| Partager : |
Le cinéma à l'estomac
[ 02/07/08 ]
L'homme s'éveille sous une lumière blafarde. Le miroir de la salle de bains lui renvoie des traits bouffis... puis soudain une molaire se déchausse pour rebondir au fond du lavabo. Plus tard, lorsqu'il se gratte l'oreille, elle se détache à son tour comme un fruit pourri. Le voyage ne fait que commencer. Alors que David Cronenberg monte l'opéra « La Mouche » (« Les Echos Week-end » du 27 juin) au Théâtre du Châtelet, son film original de 1986 ressort en salles.
Journaliste scientifique, Veronica fait un soir la connaissance de Seth. Un peu fantasque, ce jeune savant travaille sur un projet de téléportation : une machine qui permet de dématérialiser un corps pour le reformer ailleurs. Séduite par l'homme et par l'invention, la journaliste filme l'avancée des recherches. Un soir, il se retrouve cependant seul. En proie à une crise de jalousie et à quelques verres de trop, il décide de tester l'engin lui-même. La machine s'enclenche, son corps s'évapore dans la fumée et réapparaît plus loin, apparemment intact. L'opération a réussi... sauf qu'une mouche s'est glissée dans la capsule. Les cellules de Seth sont mêlées à celles de l'insecte. Commence une lente transformation, terrifiante et irrémédiable.

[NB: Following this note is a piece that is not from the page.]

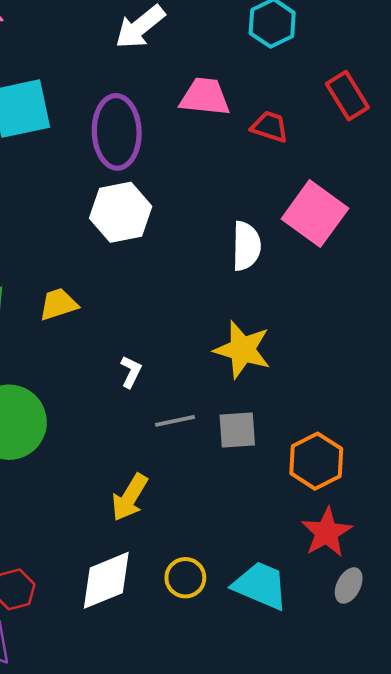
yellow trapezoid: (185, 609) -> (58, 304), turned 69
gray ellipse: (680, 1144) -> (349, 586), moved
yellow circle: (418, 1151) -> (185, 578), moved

David Cronenberg est, comme son personnage, une espèce de mutant. Après des oeuvres expérimentales, il se dirige au début des années 1980 vers le cinéma d'horreur à petit budget. Ses premiers films mettent en scène des morts vivants et des actrices pornos. Avec « Dead Zone » puis surtout « La Mouche », il sort de sa chrysalide pour s'envoler vers un public plus large. « La Mouche » est le remake d'un classique de Kurt Neumann tourné en 1958, mais surtout une nouvelle adaptation du conte de George Langelaan tiré des « Nouvelles de l'Anti-Monde ». Cronenberg, comme à son habitude, filme avec précision la lente et étrange décomposition d'un corps. Dans sa transformation, le savant est fascinant car au lieu de lutter contre la maladie pour revenir à la normalité, il décide de la suivre jusqu'au bout, comme une expérience de dépassement de soi. Il finit même par proposer à sa petite amie d'entrer dans la machine pour se fondre en lui et ne faire plus qu'un seul être.
Conte d'amour fou, « La Mouche » est en outre un fabuleux film d'horreur de la dernière génération avant le numérique. L'art des effets spéciaux, du latex et du maquillage avait atteint son apogée. On sent presque la texture flasque de la chair, le visqueux des fluides qu'elle dégorge, l'odeur de sa putréfaction. Sous nos yeux, l'homme fond dans des teintes cramoisies inspirées de Francis Bacon. « La Mouche » écoeure et ensorcelle. Vingt-deux ans après, la méchante bestiole vibre encore au fond des estomacs.